Ich sehe das Mädchen nachdenklich an. Will es mir etwas verheimlichen?
„Hm naja, ich habe vorhin vergessen, es zu erwähnen, aber es ist ja jetzt auch nicht wesentlich"
Ich frage sie nochmal: „Und wenn du jetzt ganz stark überlegst, fallen dir dann noch weitere ein?", diesmal verneint sie abermals.

„Okay Jola, darf ich dich einmal kurz untersuchen?"
Ich möchte Licht in diese prekäre Situation bringen. Aber meine Hoffnung erlischt, als sie ablehnt. Vielleicht war es doch zu erwarten.
„Darf ich fragen, warum? Ich tue dir doch nicht weh"
„Es ist nicht nötig. Sie haben vorhin doch gesagt, sowas passiert schnell mal und oft ist es nicht gefährlich"
Auch wenn das Mädchen eine gute Argumentierfähigkeit besitzt, überzeugt bin ich von ihrer Antwort nicht.
Bevor ich mir überlegen kann wie ich sie überreden kann, steht sie auf.

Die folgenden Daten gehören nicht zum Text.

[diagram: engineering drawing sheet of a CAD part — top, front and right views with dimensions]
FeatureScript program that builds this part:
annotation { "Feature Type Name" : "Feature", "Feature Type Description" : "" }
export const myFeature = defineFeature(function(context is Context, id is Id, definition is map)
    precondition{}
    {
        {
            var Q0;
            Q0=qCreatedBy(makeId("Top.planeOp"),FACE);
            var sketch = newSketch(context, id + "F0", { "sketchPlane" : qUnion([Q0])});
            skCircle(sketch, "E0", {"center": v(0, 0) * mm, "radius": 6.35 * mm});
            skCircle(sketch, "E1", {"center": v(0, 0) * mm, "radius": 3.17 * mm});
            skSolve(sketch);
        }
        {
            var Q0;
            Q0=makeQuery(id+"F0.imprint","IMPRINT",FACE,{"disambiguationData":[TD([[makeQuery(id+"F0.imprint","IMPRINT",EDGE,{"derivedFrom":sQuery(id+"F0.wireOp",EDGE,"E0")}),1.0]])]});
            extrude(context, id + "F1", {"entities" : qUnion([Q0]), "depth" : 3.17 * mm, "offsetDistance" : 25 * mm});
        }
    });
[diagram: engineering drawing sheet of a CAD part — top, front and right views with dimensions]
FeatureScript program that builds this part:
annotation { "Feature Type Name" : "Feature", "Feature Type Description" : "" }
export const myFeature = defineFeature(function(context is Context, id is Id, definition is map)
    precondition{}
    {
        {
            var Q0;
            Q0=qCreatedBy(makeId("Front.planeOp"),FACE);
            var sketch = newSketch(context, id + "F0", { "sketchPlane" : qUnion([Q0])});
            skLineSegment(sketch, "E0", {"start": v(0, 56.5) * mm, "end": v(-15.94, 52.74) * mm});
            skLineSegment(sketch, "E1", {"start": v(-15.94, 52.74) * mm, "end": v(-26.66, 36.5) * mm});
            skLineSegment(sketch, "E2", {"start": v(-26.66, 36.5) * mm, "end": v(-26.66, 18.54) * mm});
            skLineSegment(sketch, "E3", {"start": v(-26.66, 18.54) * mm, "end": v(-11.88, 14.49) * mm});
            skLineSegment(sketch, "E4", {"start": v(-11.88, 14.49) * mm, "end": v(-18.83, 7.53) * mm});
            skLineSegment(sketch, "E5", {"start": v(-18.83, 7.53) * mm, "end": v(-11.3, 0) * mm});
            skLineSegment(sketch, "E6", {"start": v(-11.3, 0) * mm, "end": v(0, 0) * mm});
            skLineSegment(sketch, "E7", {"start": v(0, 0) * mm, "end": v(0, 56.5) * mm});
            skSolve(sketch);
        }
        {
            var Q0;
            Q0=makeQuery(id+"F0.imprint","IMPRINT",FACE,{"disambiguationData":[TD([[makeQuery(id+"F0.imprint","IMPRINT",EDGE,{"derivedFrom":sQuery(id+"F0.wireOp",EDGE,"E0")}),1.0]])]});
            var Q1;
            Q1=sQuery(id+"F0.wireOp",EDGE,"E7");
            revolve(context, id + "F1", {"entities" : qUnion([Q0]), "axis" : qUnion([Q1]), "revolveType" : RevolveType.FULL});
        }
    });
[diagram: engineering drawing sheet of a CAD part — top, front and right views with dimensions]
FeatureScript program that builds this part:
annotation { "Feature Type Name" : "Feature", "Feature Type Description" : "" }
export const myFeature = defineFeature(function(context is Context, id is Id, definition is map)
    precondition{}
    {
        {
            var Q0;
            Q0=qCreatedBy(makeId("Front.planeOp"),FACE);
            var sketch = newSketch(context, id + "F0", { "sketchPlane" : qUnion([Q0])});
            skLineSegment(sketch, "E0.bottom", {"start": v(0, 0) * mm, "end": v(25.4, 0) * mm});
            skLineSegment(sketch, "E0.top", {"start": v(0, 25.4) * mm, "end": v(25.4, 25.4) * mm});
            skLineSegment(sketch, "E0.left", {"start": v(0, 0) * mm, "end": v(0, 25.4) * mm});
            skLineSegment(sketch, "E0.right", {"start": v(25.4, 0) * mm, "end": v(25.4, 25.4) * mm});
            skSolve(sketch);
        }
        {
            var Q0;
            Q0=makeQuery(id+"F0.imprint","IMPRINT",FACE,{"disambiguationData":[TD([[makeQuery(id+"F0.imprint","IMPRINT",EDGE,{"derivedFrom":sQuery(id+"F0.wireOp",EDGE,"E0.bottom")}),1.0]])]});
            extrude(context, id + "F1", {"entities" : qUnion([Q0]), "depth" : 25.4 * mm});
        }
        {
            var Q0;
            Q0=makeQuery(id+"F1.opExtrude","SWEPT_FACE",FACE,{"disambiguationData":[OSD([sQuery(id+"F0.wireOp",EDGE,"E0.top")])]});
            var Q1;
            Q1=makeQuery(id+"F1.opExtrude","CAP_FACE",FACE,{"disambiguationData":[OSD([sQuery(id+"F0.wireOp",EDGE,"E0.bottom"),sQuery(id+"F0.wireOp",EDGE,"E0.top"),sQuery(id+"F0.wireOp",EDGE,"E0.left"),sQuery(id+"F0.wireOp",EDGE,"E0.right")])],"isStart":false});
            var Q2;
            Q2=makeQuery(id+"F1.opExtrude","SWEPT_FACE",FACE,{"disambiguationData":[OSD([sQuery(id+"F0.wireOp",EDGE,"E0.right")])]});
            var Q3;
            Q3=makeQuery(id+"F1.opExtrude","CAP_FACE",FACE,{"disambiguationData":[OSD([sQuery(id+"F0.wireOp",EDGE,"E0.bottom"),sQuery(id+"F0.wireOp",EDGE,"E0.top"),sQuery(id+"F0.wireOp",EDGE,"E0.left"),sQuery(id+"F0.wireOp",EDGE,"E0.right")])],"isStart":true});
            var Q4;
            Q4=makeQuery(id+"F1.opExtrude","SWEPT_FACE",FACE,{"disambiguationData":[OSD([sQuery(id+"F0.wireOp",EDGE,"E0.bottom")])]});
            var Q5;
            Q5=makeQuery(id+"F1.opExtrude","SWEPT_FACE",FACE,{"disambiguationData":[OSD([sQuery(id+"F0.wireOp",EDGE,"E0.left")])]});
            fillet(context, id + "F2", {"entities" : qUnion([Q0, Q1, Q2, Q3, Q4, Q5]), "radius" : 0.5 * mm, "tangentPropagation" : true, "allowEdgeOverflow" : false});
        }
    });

„Langsam, langsam! Meinst du es geht wieder?"
Sie bejaht und macht sich auf den Weg zurück in den Aufenthaltsraum. Ich bleibe natürlich an ihrer Seite.
„Genau, ganz vorsichtig"
Ich erlaube mir einen Blick auf die Uhr: „Jetzt müsste sowieso Pause sein, dann kannst du dich noch ein wenig erholen"
Das Mädchen nickt bloß.

Als sie sich auf einen Sessel niedergelassen hat, entferne ich mich von ihr und wende mich an die Lehrer, die mit einer Tasse Automatencafe zusammensitzen.